Simon Matter wrote:
On 30/10/2018 06:46, Simon Matter wrote:
On 10/29/18 1:55 AM, Simon Matter wrote:
To me it seems like, if they are smart, they will try to push IBM POWER and RedHat Linux together to establish real competition in the hardware market again (and of course don't forget to keep Fedora/CentOS alive)!
Er, RHEL has been running on Power for a very long time. The fastest supercomputer in the world is Power9 + RHEL.
What I meant is that POWER could become a competitor for Intel/AMD based servers. We're now running AMD EPYC servers with 64Cores/128Threads and we didn't find any POWER system which could compete in this area.
As a matter of interest, did you look at IBM's own Power Systems (IBM System i, AS/400, System p, as was)? They promote some of these models as having very powerful processing capabilities but I wonder how they compare in practice with Epyc or Xeon systems.
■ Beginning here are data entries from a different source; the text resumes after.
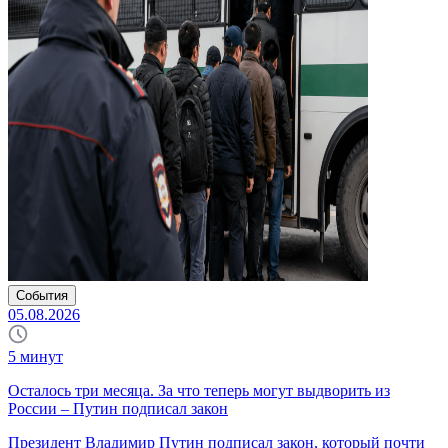
События
05.08.2026
5
минут
Осталось три месяца. За что теперь могут выдворить из
России – Путин подписал закон
Президент Владимир Путин подписал закон, который почти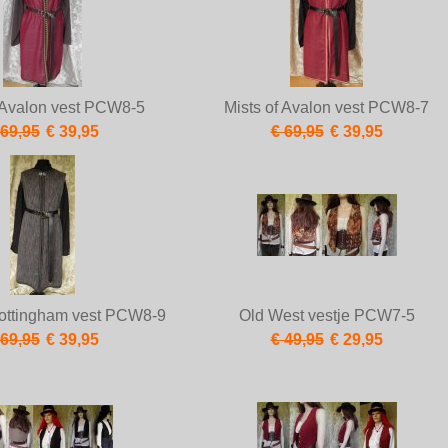
f Avalon vest PCW8-5
Mists of Avalon vest PCW8-7
 69,95
€ 39,95
€ 69,95
€ 39,95
 Nottingham vest PCW8-9
Old West vestje PCW7-5
 69,95
€ 39,95
€ 49,95
€ 29,95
I always had the impression that those IBM systems were priced in a different range from what we were interested in. And I know that I didn't find any price listed online when looking for POWER servers from IBM last time - and I know what that means :-)
If they came back now with something like their deprecated X86 servers (Netfinity, System x) but on POWER, that could be interesting.
Um, yep. The AS/400/system 1/whatever is not a small system. It's what used to be called a mid-frame, not a micro. It's money.
Back around '94, I worked at a small software house that had it's own DOS/VSR/SP mini-mainrame: Looked like a *very* large tower case... and cost $192k. I wouldn't expect a system 1, if that's the current name, to be under $100k or $200k, minimum.